— Это не обсуждается! — прогремел он, словно вернулся в прежние времена.
Его голос трясся не от слабости, а от глубокой боли. Он наблюдал, как рушится всё, во что верил.
Время же неумолимо шло. Силы покидали пожилого мужчину. Он передвигался с помощью палки, задыхался после подъёма по лестнице, забывал имена близких. Илья и Оксана смотрели на него не с жалостью, а с явным раздражением.
— Папа, — однажды начал Илья с наигранной заботой, — может, тебе стоит переехать в дом для пожилых? Там у тебя будет отдельная комната, надзор и медицинская помощь. Мы с Оксаной постоянно заняты… А если вдруг тебе станет хуже?

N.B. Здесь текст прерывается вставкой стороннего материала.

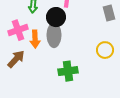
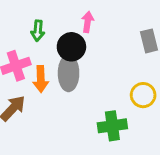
green cross: (68, 71) -> (112, 126), moved

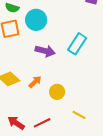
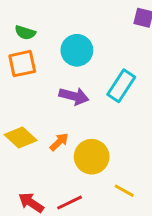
cyan circle: (36, 20) -> (77, 50), moved
yellow circle: (57, 92) -> (92, 157), size x1.5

Мы не сможем себе этого простить!
— Вы хотите спрятать меня, словно старую вещь? — хрипло произнёс Владимир. — Запереть в какую-то клетку?
— Нет, папа! — вмешалась Оксана, притворно всхлипывая. — Мы просто хотим, чтобы за тобой ухаживали! Ты же один, совсем один… Это небезопасно!
Владимир посмотрел на своих детей — тех, кого любил, кормил и воспитывал — и впервые ощутил, как что-то внутри окончательно рушится. Он отвернулся к окну.
— Ладно, — тихо сказал он. — Отвезите меня. Мне всё равно.
Он не проливал слёз. Он просто признал поражение.
Илья, довольный собой, выбрал для отца самую убогую комнату — маленькое помещение в углу с протекающим потолком, старой отделкой и запахом сырости. Он договорился с одной из медсестёр, заплатив ей за «умеренное внимание» к старому человеку.
— Пусть почувствует, что он никому не нужен, — прошептал он. — Пусть уйдёт как можно скорее.
Владимир мучился. Он звал сына, писал записки, умолял вернуть его домой. Но Илья отвечал: «Занят, приеду позже». А затем вовсе перестал выходить на связь.
Старик сгорбился. Он перестал принимать пищу, молчал. Его глаза потускнели. Он лежал, глядя в потолок, и мечтал лишь об одном — увидеть Тамару.
И тогда, словно луч света в мрачной пещере, появилась Елена.
Молодая, добрая, с тёплыми руками и глазами, полными сострадания. Она только начала работать в доме престарелых, но сразу узнала Владимира.